**PAGE TEXT:**

Coaching is another important aspect of the mentor role that empowers youth to gain the skills they need for independent living, Harkness says. Teaching young people how to make their own referral appointments, ask providers questions, and “work the system,” are all ways mentors can contribute to residents’ emerging independence.
On-Site Versus Off-Site
In Canada, 360°kids initially tried to maintain an on-site mentor that lived in one of S.T.A.Y.’s apartments, but it was difficult to recruit qualified staff and most candidates were reluctant to live with at-risk youth. After a year the position was changed to a 25 hours per week off-site mentor, Harkness said. Five years later it became a full time position and the title changed from “mentor” to “transitional support worker.”
Once the position moved off-site, matching mentors’ work schedules to young people’s availability became critical to maximize mentor-youth interaction, Harkness said. The S.T.A.Y. transitional support worker mentors youth Monday through Friday, 12pm to 8pm, and one weekend day twice a month, to interact with youth when they are most likely to be at home.
Leadership staff at the Bill Wilson Center, the youth agency that manages Peacock Commons, took a different approach. According to Sparky Harlan, chief executive officer, the commons utilized on-site mentors from the beginning to enhance services and provide affordable housing to regionally-based youth workers.
“Silicon Valley has the highest housing cost in the country. I can't operate my programs if my staff can't live here,” Harlan remarked. “We need to be able to provide affordable housing for this population [and] for a workforce, because I need them to be here.”

**DATA FOR THE TASK:**
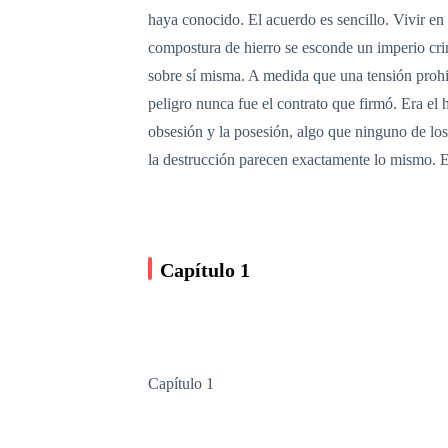
haya conocido. El acuerdo es sencillo. Vivir en 
compostura de hierro se esconde un imperio crim
sobre sí misma. A medida que una tensión prohib
peligro nunca fue el contrato que firmó. Era el 
obsesión y la posesión, algo que ninguno de los
la destrucción parecen exactamente lo mismo. E 
Capítulo 1
Capítulo 1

**TASKS FOR THIS EXERCISE:**
A. Condense the paragraph in the article on youth mentoring that begins "In Canada, 360°kids initially tried" into a short bulleted list that keeps its main facts.
B. Please recast every line of text read from the records as a JSON list of strings, one string per line, skipping blank lines and leaving the pictures out of the answer.
The article on youth mentoring and the records have no connection to each other.

**OUTPUTS IN ORDER:**
A.
- 360°kids in Canada first tried an on-site mentor living in one of S.T.A.Y.'s apartments.
- Qualified staff were hard to recruit, and most candidates were reluctant to live with at-risk youth.
- After a year, the role became an off-site mentor position at 25 hours per week.
- Five years later, it became full time and was retitled "transitional support worker."

B.
[
  "haya conocido. El acuerdo es sencillo. Vivir en ",
  "compostura de hierro se esconde un imperio crim",
  "sobre sí misma. A medida que una tensión prohib",
  "peligro nunca fue el contrato que firmó. Era el ",
  "obsesión y la posesión, algo que ninguno de los",
  "la destrucción parecen exactamente lo mismo. E ",
  "Capítulo 1",
  "Capítulo 1"
]